With no major data releases from Eurozone, investors are speculating what should next ECB move be.The European
Central Bank is less than one-third of the way into a program to pump more than $1 trillion into the eurozone economy, but it already
faces pressure to do more amid global growth concerns, volatile financial markets and the sharp decline in oil prices.
Since the stimulus decision was made in January, much has changed in the global economy. China isn't growing as fast as expected and other emerging markets face struggles. The timing of rate increases in the U.S. and U.K. is less certain. The euro, which fell sharply in anticipation of ECB stimulus, has strengthened recently.
These forces will make it harder for the ECB to achieve its primary mandate of getting annual inflation back close to 2%, from its current level just above zero.

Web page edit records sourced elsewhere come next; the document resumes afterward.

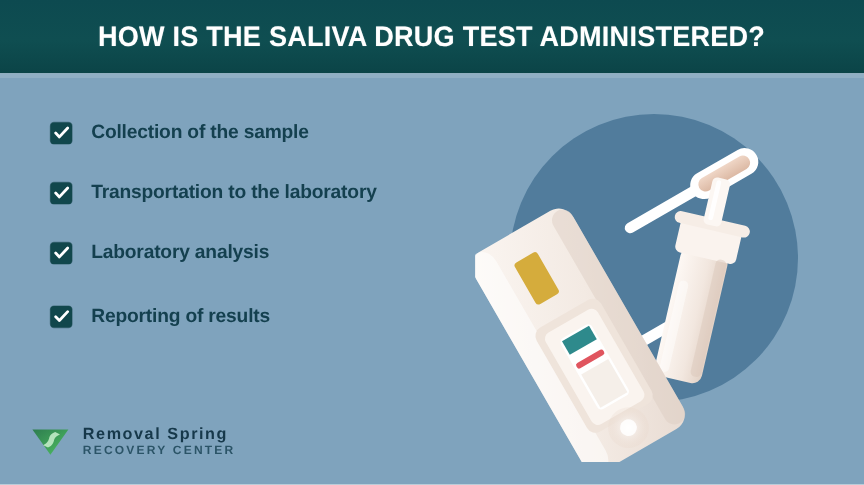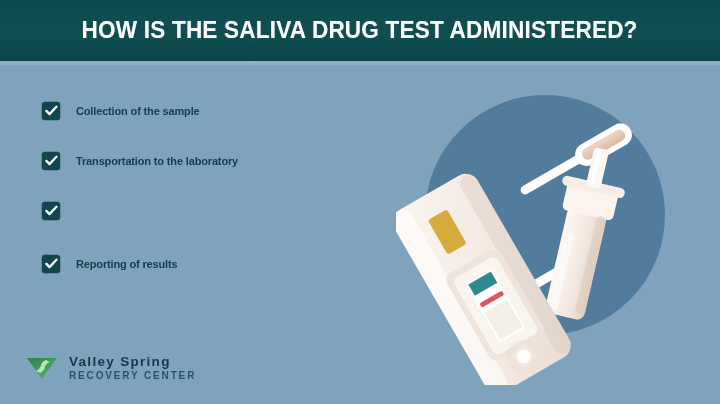--- a/index.html
+++ b/index.html
@@ -91,7 +91,7 @@
   .check-label {
     margin-left: 16px;
     color: #14404F;
-    font-size: 11px;
+    font-size: 16px;
     font-weight: bold;
     letter-spacing: -0.15px;
     white-space: nowrap;

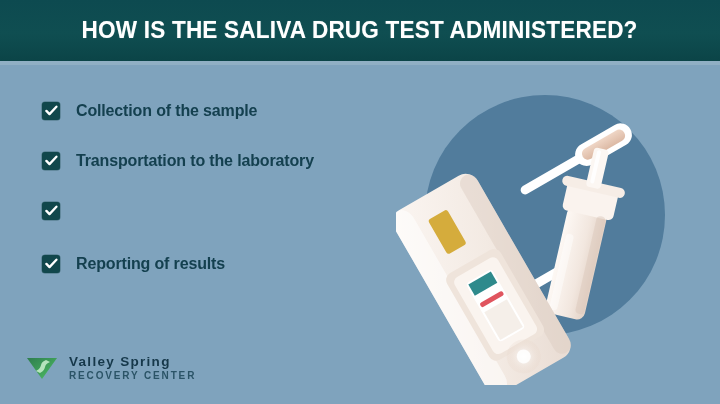--- a/index.html
+++ b/index.html
@@ -195,6 +195,7 @@
             <path d="M1.4 5.9 L4.5 9.1 L11.4 1.7" fill="none" stroke="#ffffff" stroke-width="2.3" stroke-linecap="round" stroke-linejoin="round"></path>
           </svg>
         </span>
+        <span class="check-label">Laboratory analysis</span>
       </div>
 
       <div class="check-item">

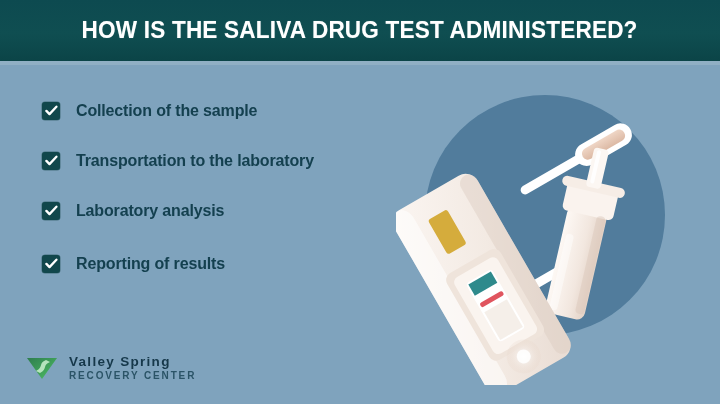--- a/index.html
+++ b/index.html
@@ -291,7 +291,7 @@
       <path d="M22 8 C14 11, 20 15, 12 19 L16 21 C24 17, 18 13, 26 10 Z" fill="#BFE9C4" opacity="0.92"></path>
     </svg>
     <div class="logo-text">
-      <div class="logo-name">Valley Spring</div>
+      <div class="logo-name">Removal Spring</div>
       <div class="logo-sub">RECOVERY CENTER</div>
     </div>
   </div>

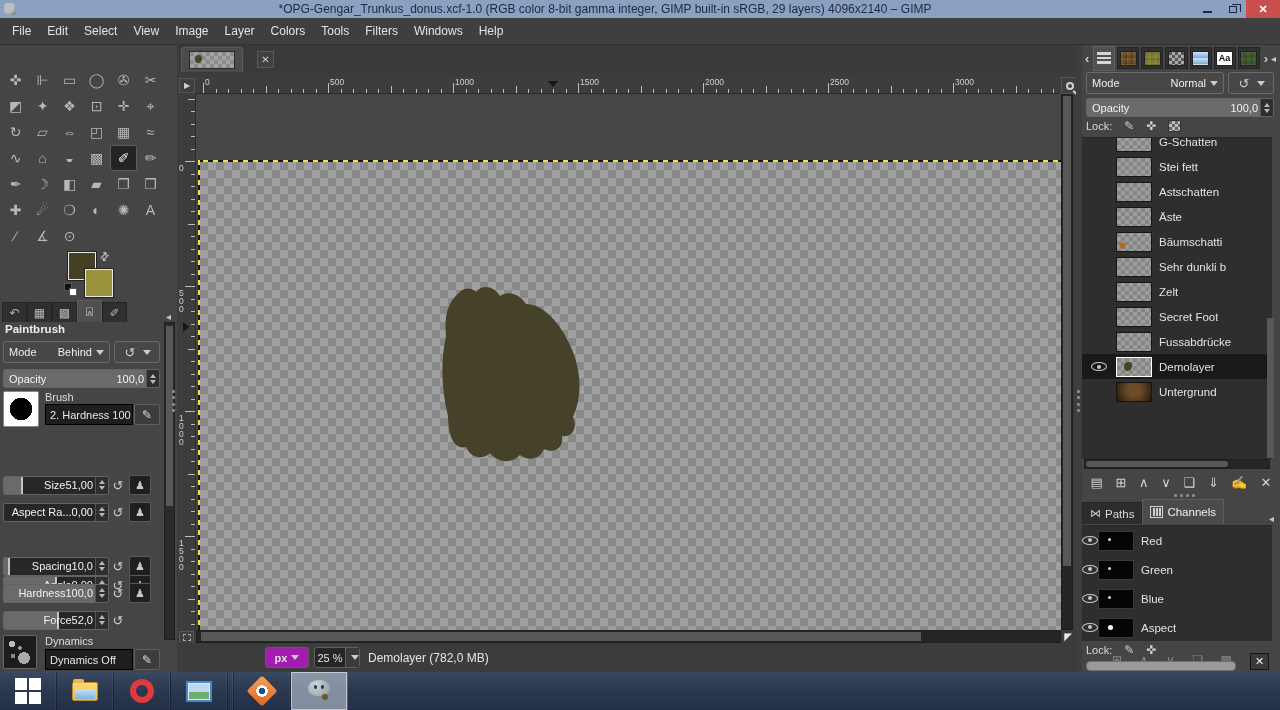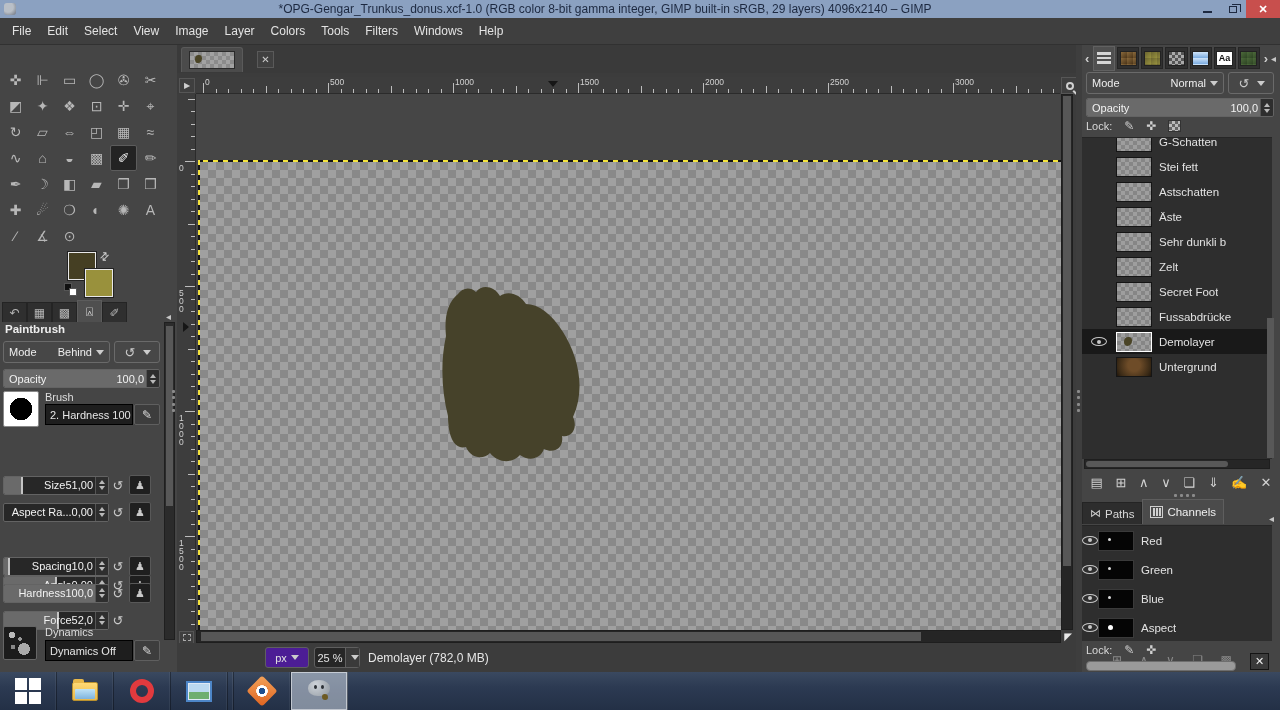--- a/index.html
+++ b/index.html
@@ -683,6 +683,11 @@
         </div>
         <div class="lrow">
           <div class="eyecell"></div>
+          <div class="lthumb checker-orange"></div>
+          <div class="lname">Bäumschatti</div>
+        </div>
+        <div class="lrow">
+          <div class="eyecell"></div>
           <div class="lthumb"></div>
           <div class="lname">Sehr dunkli b</div>
         </div>

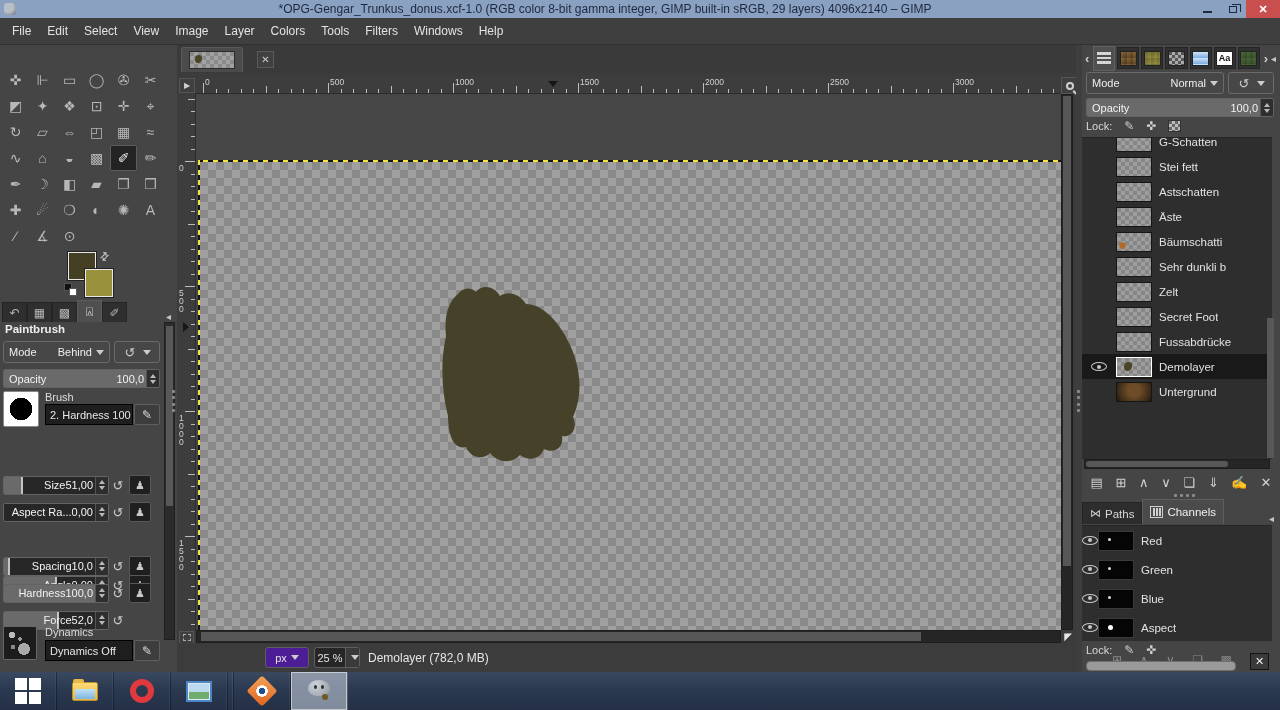--- a/index.html
+++ b/index.html
@@ -67,7 +67,7 @@
   .srow{position:absolute;left:0;width:160px;height:20px;display:flex;align-items:center;}
   .srow .gslider{width:106px;text-align:right;}
   .lbtn{width:22px;height:20px;background:#1f1f1f;border:1px solid #585858;border-radius:2px;color:#c9c9c9;display:flex;align-items:center;justify-content:center;font-size:11px;margin-left:2px;}
-  .row-dyn{position:absolute;left:3px;top:304px;width:157px;height:38px;}
+  .row-dyn{position:absolute;left:3px;top:313px;width:157px;height:38px;}
   .dyn-thumb{position:absolute;left:0;top:0;width:34px;height:34px;background:#1c1c1c;border:1px solid #666;border-radius:2px;background-image:radial-gradient(circle 3px at 8px 8px,#bbb 0 3px,transparent 3px),radial-gradient(circle 2px at 16px 12px,#999 0 2px,transparent 2px),radial-gradient(circle 6px at 20px 22px,#aaa 0 6px,transparent 6px),radial-gradient(circle 2.5px at 9px 20px,#888 0 2.5px,transparent 2.5px);}
   .dyn-lab{position:absolute;left:42px;top:0;color:#ddd;}
   .dyn-name{position:absolute;left:42px;top:14px;width:88px;height:21px;background:#1e1e1e;border:1px solid #000;color:#e6e6e6;display:flex;align-items:center;padding-left:4px;}

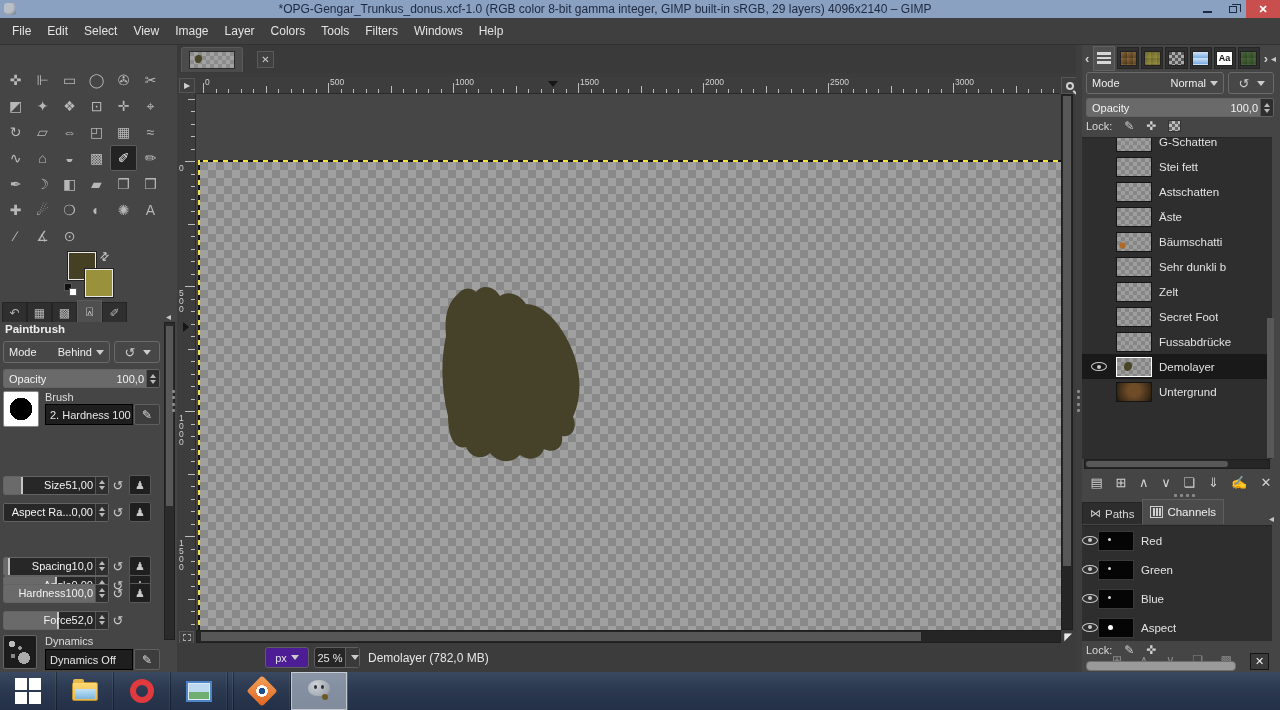--- a/index.html
+++ b/index.html
@@ -110,7 +110,7 @@
   #hscroll .thumb{position:absolute;left:4px;top:1px;width:720px;height:9px;background:#575757;}
   .nav-btn{position:absolute;left:884px;top:585px;width:14px;height:13px;color:#e8e8e8;font-size:10px;line-height:13px;text-align:center;}
   #statusbar{position:absolute;left:0;top:598px;width:905px;height:29px;background:#3c3c3c;display:flex;align-items:center;}
-  .unit-btn{margin-left:88px;width:44px;height:21px;border:1px solid #5f5f5f;border-radius:3px;background:#4c1d95;display:flex;align-items:center;justify-content:center;color:#e2e2e2;}
+  .unit-btn{margin-left:88px;width:44px;height:21px;border:1px solid #5f5f5f;border-radius:3px;background:#a21caf;display:flex;align-items:center;justify-content:center;color:#e2e2e2;font-weight:bold;}
   .zoom-box{margin-left:5px;width:46px;height:21px;border:1px solid #5f5f5f;border-radius:3px;background:#262626;display:flex;align-items:center;}
   .zoom-box .zv{flex:1;text-align:center;color:#e2e2e2;}
   .zoom-box .zc{width:14px;align-self:stretch;border-left:1px solid #5f5f5f;background:#3a3a3a;display:flex;align-items:center;justify-content:center;}

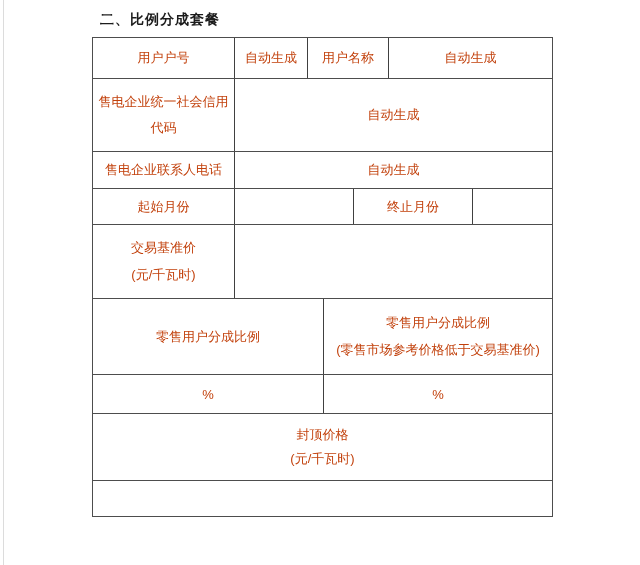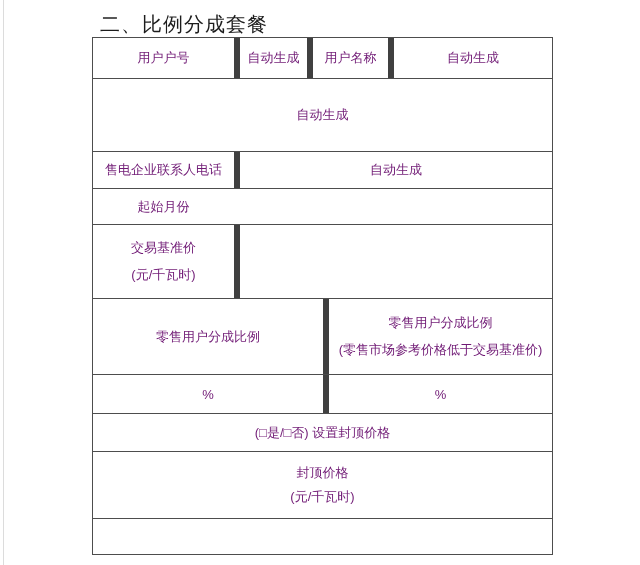--- a/index.html
+++ b/index.html
@@ -19,8 +19,8 @@
   .doc-title {
     position: absolute;
     left: 100px; top: 11px;
-    font-size: 20px;
-    font-weight: normal;
+    font-size: 14px;
+    font-weight: bold;
     color: #1c1c1c;
     letter-spacing: 1px;
   }

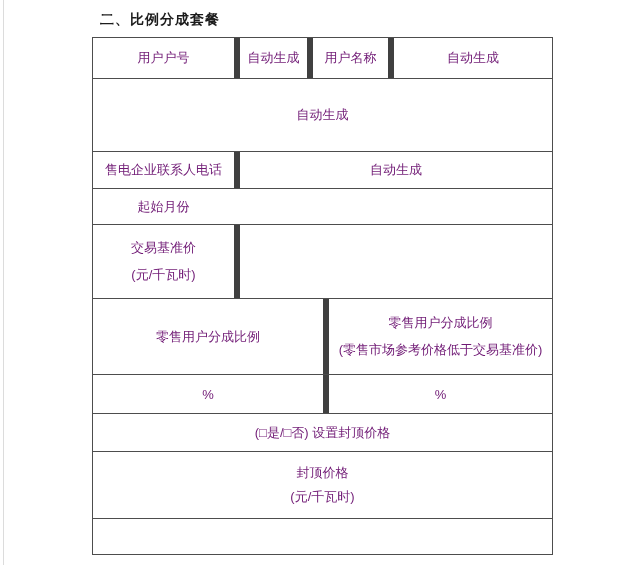--- a/index.html
+++ b/index.html
@@ -29,7 +29,7 @@
     left: 92px; top: 37px;
     width: 461px;
     border: 1px solid #4d4d4d;
-    color: #701a75;
+    color: #c2410c;
     font-size: 13px;
   }
   .row { display: flex; width: 100%; }

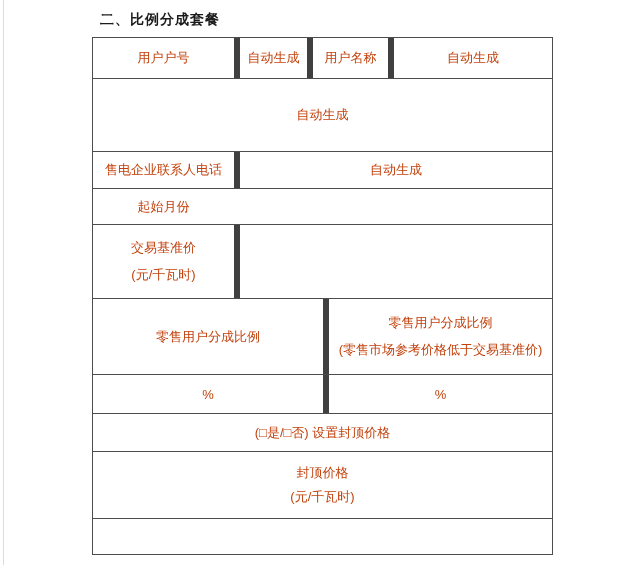--- a/index.html
+++ b/index.html
@@ -42,7 +42,7 @@
     text-align: center;
     overflow: hidden;
   }
-  .cell + .cell { border-left: 6px solid #404040; }
+  .cell + .cell { border-left: 1px solid #404040; }
   .multiline { justify-content: space-evenly; padding: 6px 4px; }
   .w-label { width: 141px; flex: none; }
   .w-r1c2  { width: 73px;  flex: none; }

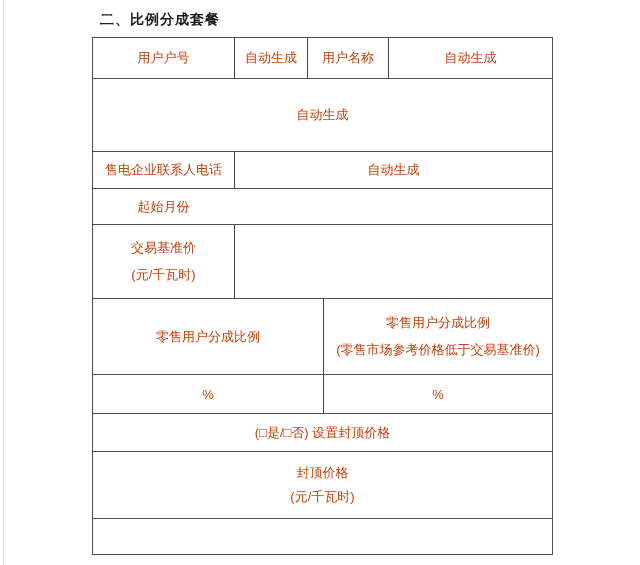--- a/index.html
+++ b/index.html
@@ -79,6 +79,10 @@
   </div>
 
   <div class="row h-73">
+    <div class="cell w-label multiline">
+      <span class="line">售电企业统一社会信用</span>
+      <span class="line">代码</span>
+    </div>
     <div class="cell w-rest">自动生成</div>
   </div>
 

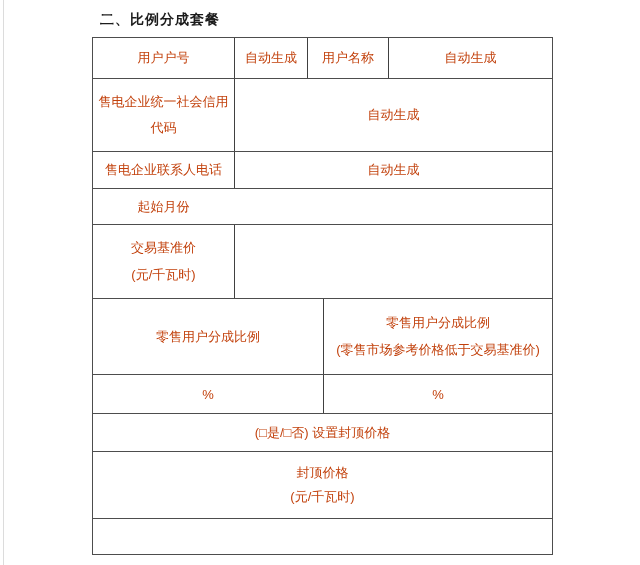--- a/index.html
+++ b/index.html
@@ -54,7 +54,7 @@
   .h-40 { height: 40px; }
   .h-73 { height: 73px; }
   .h-37 { height: 37px; }
-  .h-36 { height: 36px; align-items: center; }
+  .h-36 { height: 36px; }
   .h-74 { height: 74px; }
   .h-76 { height: 76px; }
   .h-39 { height: 39px; }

When inflation is too low, economic growth is restrained by higher debt burdens and weak investment. In a worrying sign, market-based measures of inflation expectations have fallen in recent weeks, signaling doubts about the ECB's ability to meet its inflation target. ECB may be forced to act eventually, particularly if stimulus measures in China and other Asian countries, or delayed rate increases in the U.S., increase the value of the euro. Typically, easy-money policies weaken a currency.
Euro is currently being traded few points above 1.1430 level. Pair is likely to find support around 1.14 area and resistance above 1.15 handle. Later today, in the US session,
Durable Goods Orders figures are scheduled for a release.